Harvesting scripts and docker issues
There are problems with the harvesting scripts, instructions and docker integrations. Here are the ones I had when trying to harvest the data.
README instructions incorrect
The README says:
The
-appparameter will trigger a harvest of the resources stored in the Git LFS subdirectoriesdata/rareanddata/faidarefiltered or not (wheatisandbrc4envrely onfaidareandraredata respectively).
But that's not actually the case. We still have to pass the -data option when using the -app option.
The README also shows example docker commands for indexing RARe data, but they're missing the -data option, which is necessary.
Dockerfile reproducibility
The Dockerfile uses an untagged base image (alpine). So from one build to another of the Dockerfile, we don't end up with the same result.
And it's an issue because with the current alpine base image, the shell script files don't run correctly. In particular, they use find -ls and the -ls option doesn't exist when run using docker.
Besides, even when removing that option from the shell scripts, building the image and running it, the script ends up failing with the following error:
Index data and suggestions...
Using timestamp corresponding to date: Fri Dec 20 10:47:26 UTC 2024
Indexing files from /opt/data/faidare/data into index located on elasticsearch:9200/faidare_search_dev-tmstp1734691646-resource-index with 4 parallel threads...

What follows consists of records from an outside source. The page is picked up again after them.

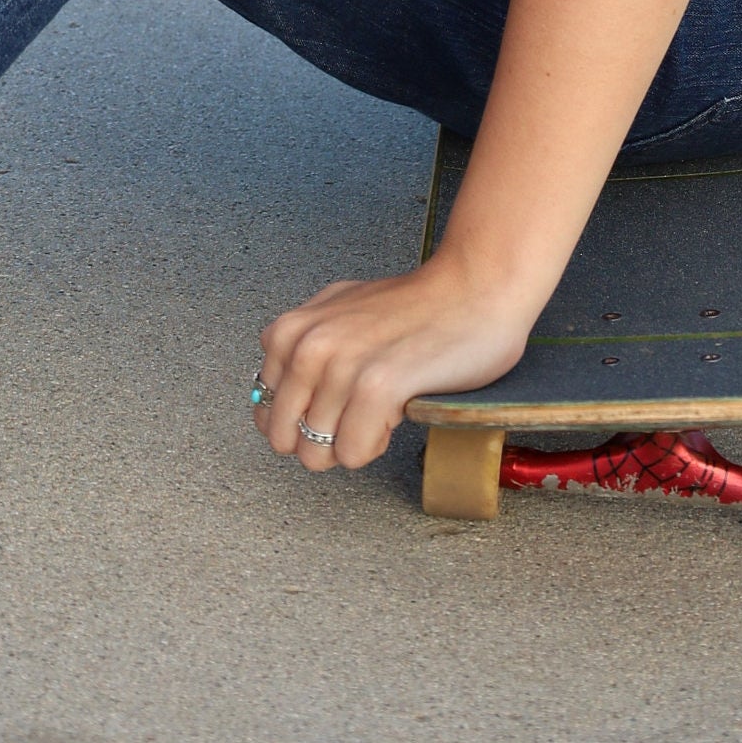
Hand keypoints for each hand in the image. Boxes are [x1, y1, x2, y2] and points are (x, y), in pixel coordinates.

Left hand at [253, 253, 534, 471]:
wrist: (475, 288)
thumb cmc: (415, 305)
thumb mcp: (339, 312)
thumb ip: (301, 346)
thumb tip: (270, 400)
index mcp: (289, 332)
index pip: (266, 414)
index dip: (306, 418)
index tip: (337, 402)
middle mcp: (306, 346)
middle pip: (286, 440)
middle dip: (323, 439)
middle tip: (360, 412)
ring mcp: (340, 366)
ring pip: (317, 453)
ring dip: (354, 441)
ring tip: (383, 405)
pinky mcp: (377, 387)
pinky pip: (353, 453)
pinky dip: (375, 444)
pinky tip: (397, 410)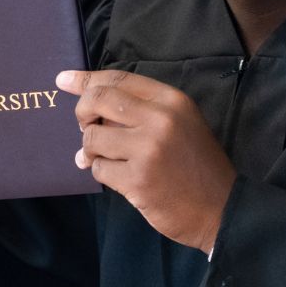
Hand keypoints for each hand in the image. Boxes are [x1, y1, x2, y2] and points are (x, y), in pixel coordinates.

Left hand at [57, 69, 235, 254]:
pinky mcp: (137, 179)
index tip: (64, 80)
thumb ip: (143, 109)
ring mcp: (148, 149)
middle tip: (84, 126)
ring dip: (91, 149)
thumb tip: (92, 101)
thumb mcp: (181, 124)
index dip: (86, 79)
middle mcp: (160, 119)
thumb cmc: (196, 165)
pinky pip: (98, 168)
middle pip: (99, 100)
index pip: (119, 79)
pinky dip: (101, 172)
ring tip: (105, 158)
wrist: (221, 207)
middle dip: (82, 112)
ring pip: (93, 137)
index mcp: (171, 101)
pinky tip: (118, 178)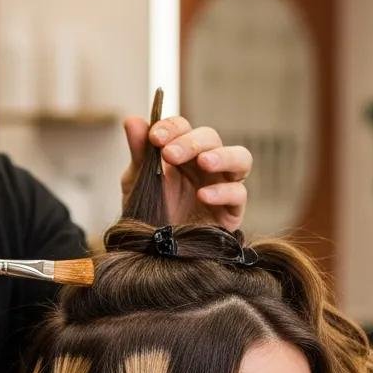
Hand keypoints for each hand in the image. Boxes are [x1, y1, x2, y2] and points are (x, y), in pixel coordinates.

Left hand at [121, 115, 251, 229]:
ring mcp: (222, 185)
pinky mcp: (232, 211)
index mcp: (182, 153)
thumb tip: (132, 120)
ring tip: (205, 162)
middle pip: (211, 138)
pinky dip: (223, 192)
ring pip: (240, 158)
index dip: (172, 127)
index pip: (184, 128)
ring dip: (222, 156)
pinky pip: (239, 194)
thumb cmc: (149, 214)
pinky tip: (204, 196)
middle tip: (169, 154)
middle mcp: (206, 164)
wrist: (154, 252)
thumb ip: (139, 153)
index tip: (155, 137)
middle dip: (191, 142)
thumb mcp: (138, 182)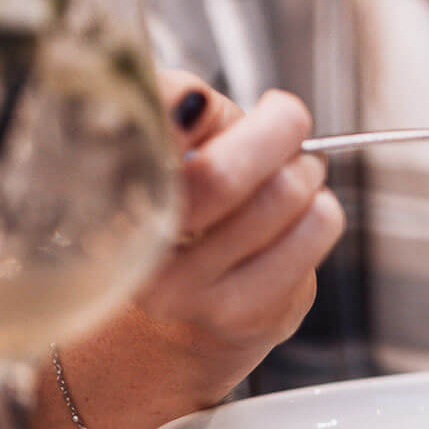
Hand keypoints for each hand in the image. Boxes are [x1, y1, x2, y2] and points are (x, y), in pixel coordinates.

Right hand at [26, 73, 344, 428]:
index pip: (137, 141)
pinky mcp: (245, 312)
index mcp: (107, 194)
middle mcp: (137, 249)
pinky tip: (296, 221)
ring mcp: (187, 290)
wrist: (179, 328)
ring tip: (290, 178)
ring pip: (283, 194)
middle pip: (223, 175)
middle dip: (276, 131)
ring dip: (306, 171)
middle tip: (282, 125)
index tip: (202, 106)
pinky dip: (321, 209)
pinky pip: (316, 228)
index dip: (175, 109)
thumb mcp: (176, 152)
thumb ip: (182, 112)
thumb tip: (190, 101)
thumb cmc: (190, 216)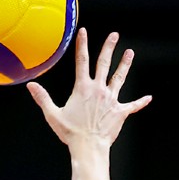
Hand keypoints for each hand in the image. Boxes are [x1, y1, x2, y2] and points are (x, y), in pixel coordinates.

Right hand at [27, 29, 151, 150]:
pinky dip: (140, 102)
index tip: (84, 31)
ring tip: (130, 53)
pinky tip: (148, 98)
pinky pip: (133, 105)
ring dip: (125, 65)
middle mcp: (99, 90)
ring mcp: (111, 100)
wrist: (89, 147)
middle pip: (104, 64)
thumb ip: (42, 98)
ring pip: (120, 78)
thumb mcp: (53, 115)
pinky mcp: (120, 112)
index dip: (82, 45)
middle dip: (109, 47)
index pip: (82, 61)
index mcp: (83, 88)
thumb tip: (30, 85)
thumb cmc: (70, 133)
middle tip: (114, 35)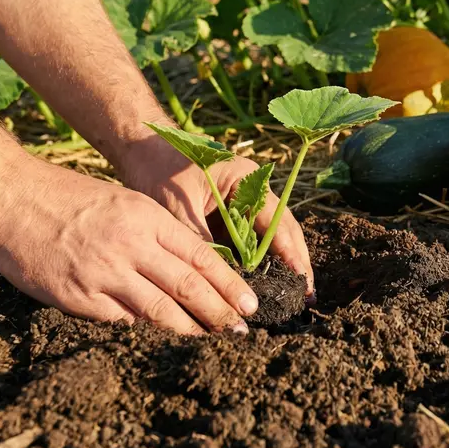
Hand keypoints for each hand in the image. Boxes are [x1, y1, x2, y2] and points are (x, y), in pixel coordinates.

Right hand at [0, 158, 259, 334]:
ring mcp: (103, 272)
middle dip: (219, 311)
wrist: (11, 197)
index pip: (201, 256)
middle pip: (187, 286)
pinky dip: (141, 328)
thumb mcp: (124, 203)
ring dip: (188, 328)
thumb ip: (154, 234)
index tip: (250, 303)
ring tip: (209, 339)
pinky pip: (119, 319)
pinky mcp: (78, 295)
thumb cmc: (69, 197)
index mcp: (147, 218)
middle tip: (241, 330)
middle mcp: (130, 245)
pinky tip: (158, 338)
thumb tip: (187, 268)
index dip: (229, 284)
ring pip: (159, 309)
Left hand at [119, 139, 314, 297]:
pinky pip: (249, 242)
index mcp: (247, 180)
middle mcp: (252, 191)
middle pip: (282, 230)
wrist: (140, 152)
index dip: (289, 253)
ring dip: (280, 265)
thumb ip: (204, 242)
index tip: (301, 279)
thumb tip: (223, 281)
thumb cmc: (159, 172)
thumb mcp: (180, 209)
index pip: (276, 221)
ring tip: (293, 296)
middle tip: (307, 295)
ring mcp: (243, 204)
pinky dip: (257, 263)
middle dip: (295, 262)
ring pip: (269, 238)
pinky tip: (263, 285)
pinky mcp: (229, 217)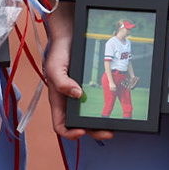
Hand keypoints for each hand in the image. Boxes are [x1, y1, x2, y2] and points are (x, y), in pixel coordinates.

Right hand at [41, 8, 110, 141]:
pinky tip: (114, 109)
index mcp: (59, 101)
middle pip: (79, 125)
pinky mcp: (90, 89)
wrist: (69, 36)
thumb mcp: (55, 67)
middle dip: (93, 132)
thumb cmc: (58, 53)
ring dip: (100, 124)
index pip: (60, 125)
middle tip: (108, 132)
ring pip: (89, 117)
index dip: (69, 133)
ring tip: (113, 125)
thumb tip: (76, 94)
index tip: (81, 131)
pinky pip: (96, 103)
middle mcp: (69, 102)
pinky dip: (104, 109)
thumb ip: (62, 82)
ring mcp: (80, 96)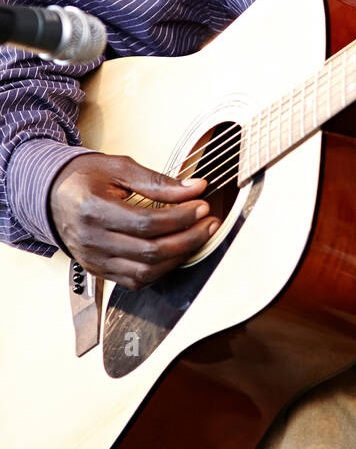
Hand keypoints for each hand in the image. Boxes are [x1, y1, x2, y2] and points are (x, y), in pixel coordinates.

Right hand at [48, 152, 215, 289]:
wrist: (52, 195)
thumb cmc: (85, 177)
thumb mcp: (119, 167)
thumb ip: (157, 181)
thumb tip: (195, 188)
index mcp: (93, 210)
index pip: (146, 223)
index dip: (180, 217)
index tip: (202, 205)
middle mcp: (91, 241)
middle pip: (149, 251)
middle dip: (188, 238)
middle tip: (210, 222)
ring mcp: (94, 260)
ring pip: (144, 272)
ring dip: (179, 257)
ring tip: (199, 236)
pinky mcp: (98, 271)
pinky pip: (135, 280)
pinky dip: (161, 270)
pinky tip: (177, 251)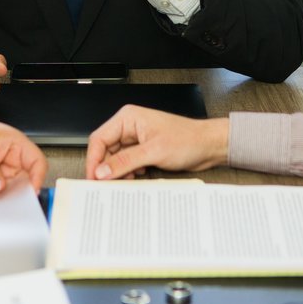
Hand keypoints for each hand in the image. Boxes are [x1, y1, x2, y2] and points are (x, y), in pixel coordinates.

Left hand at [0, 112, 47, 192]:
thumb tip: (0, 187)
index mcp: (16, 144)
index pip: (36, 162)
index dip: (37, 176)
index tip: (32, 190)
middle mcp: (11, 159)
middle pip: (26, 180)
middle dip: (21, 191)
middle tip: (12, 199)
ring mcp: (0, 171)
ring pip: (11, 190)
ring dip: (6, 197)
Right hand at [85, 104, 229, 179]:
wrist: (209, 146)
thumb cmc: (188, 140)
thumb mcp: (153, 152)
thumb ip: (125, 162)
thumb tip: (102, 171)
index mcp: (128, 118)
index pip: (99, 139)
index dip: (94, 160)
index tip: (93, 178)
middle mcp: (129, 127)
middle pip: (105, 150)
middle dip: (106, 168)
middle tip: (105, 185)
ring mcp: (136, 139)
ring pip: (115, 159)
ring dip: (118, 172)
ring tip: (126, 180)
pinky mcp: (142, 150)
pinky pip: (126, 163)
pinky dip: (128, 173)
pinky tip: (136, 177)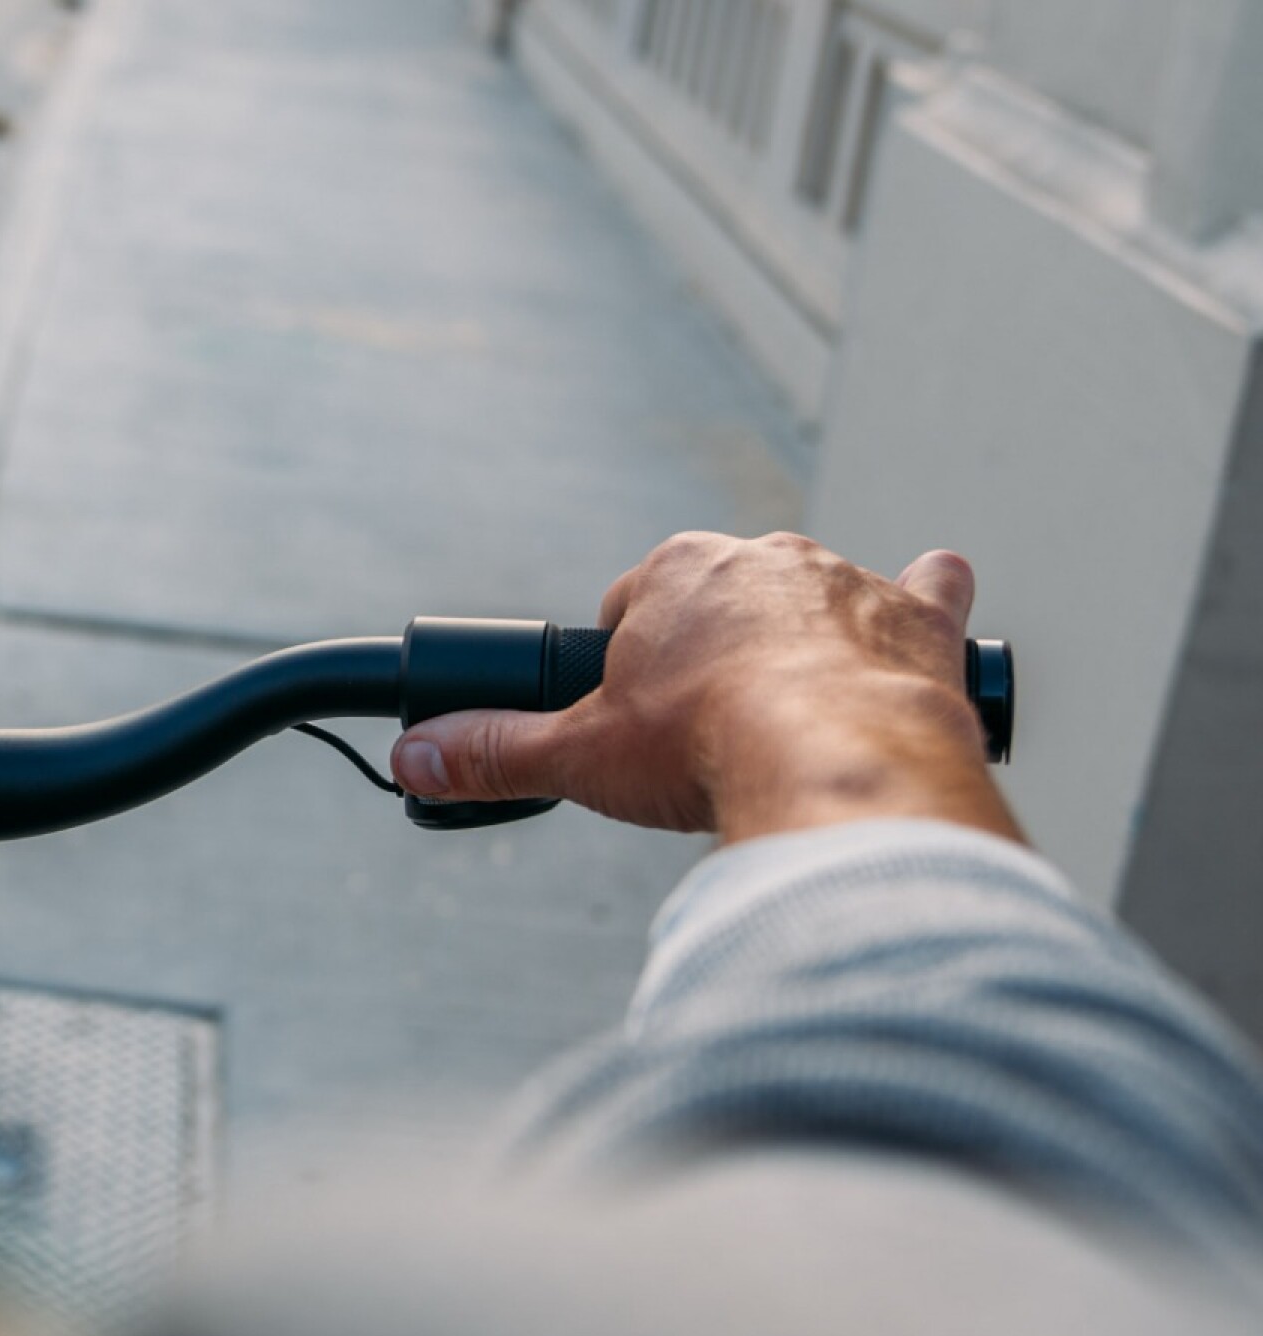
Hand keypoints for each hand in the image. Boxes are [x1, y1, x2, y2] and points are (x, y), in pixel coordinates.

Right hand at [389, 532, 1021, 845]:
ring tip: (795, 715)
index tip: (637, 719)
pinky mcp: (924, 621)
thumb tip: (414, 759)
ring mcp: (853, 582)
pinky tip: (924, 626)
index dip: (628, 667)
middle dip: (714, 655)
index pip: (634, 607)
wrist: (838, 766)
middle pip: (725, 600)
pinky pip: (932, 591)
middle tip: (707, 733)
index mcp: (677, 571)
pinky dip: (926, 606)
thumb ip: (495, 752)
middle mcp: (767, 557)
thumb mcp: (581, 756)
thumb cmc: (707, 746)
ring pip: (820, 598)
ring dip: (805, 644)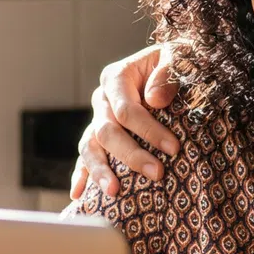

0% 0:8=0s /opt/data/faidare/data/datadiscovery-1.json.gz elasticsearch parallel: This job failed:
index_resources /opt/data/faidare/data/INRAE-URGI_Alvis_OMTD_1.json.gz data-INRAE-URGI_Alvis_OMTD_1.json elasticsearch
real 0m0.223s
user 0m0.179s
sys 0m0.106s
A problem occured (code=2) when trying to index data
from /opt/data/faidare on faidare application and on dev environment
ERROR related to Elasticsearch API usage found when indexing /tmp/bulk/faidare-dev/data-INRAE-URGI_Alvis_OMTD_1.json-resources.log.gz
ERROR related to Elasticsearch API usage found when indexing /tmp/bulk/faidare-dev/data-INRAE-URGI_unfiltered_AoEwM2EyMTllZjU2ZWY4ZTM2YQ.json-resources.log.gz
ERROR related to Elasticsearch API usage found when indexing /tmp/bulk/faidare-dev/data-IPK_unfiltered_3.json-resources.log.gz
ERROR related to Elasticsearch API usage found when indexing /tmp/bulk/faidare-dev/data-datadiscovery-1.json-resources.log.gz
Error when indexing data, see errors above. Exiting.